__Data for analysis__
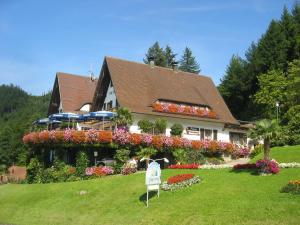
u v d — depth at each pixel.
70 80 59.19
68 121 48.69
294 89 51.94
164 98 50.12
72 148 42.34
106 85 52.06
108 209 27.20
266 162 27.33
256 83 67.31
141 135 41.88
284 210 20.81
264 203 22.00
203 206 23.34
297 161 32.78
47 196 33.22
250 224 20.23
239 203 22.64
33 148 45.03
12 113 129.50
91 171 38.22
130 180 32.03
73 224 26.09
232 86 71.44
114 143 40.72
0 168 66.00
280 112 56.06
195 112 51.41
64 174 38.94
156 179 26.48
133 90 49.66
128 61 53.41
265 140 27.83
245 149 50.25
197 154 44.25
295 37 64.88
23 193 35.69
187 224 21.88
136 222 23.81
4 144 75.44
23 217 29.73
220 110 55.19
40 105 134.38
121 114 44.22
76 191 32.44
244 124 59.03
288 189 23.22
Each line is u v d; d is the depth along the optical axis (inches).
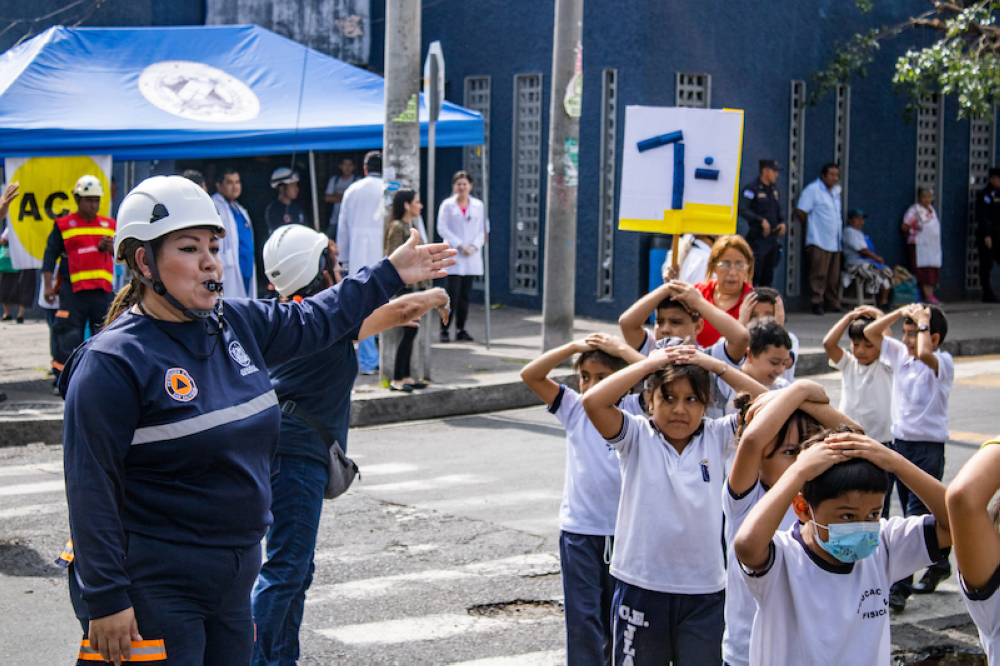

__What the task asks__
Pictures are not part of the answer. Restate word for word the lines from the one with "245 149 50.25" through the last line of the records.

__Reply to the exercise__
245 149 50.25
197 154 44.25
295 37 64.88
23 193 35.69
187 224 21.88
136 222 23.81
4 144 75.44
23 217 29.73
220 110 55.19
40 105 134.38
121 114 44.22
76 191 32.44
244 124 59.03
288 189 23.22
Each line is u v d; d is the depth along the optical axis (inches).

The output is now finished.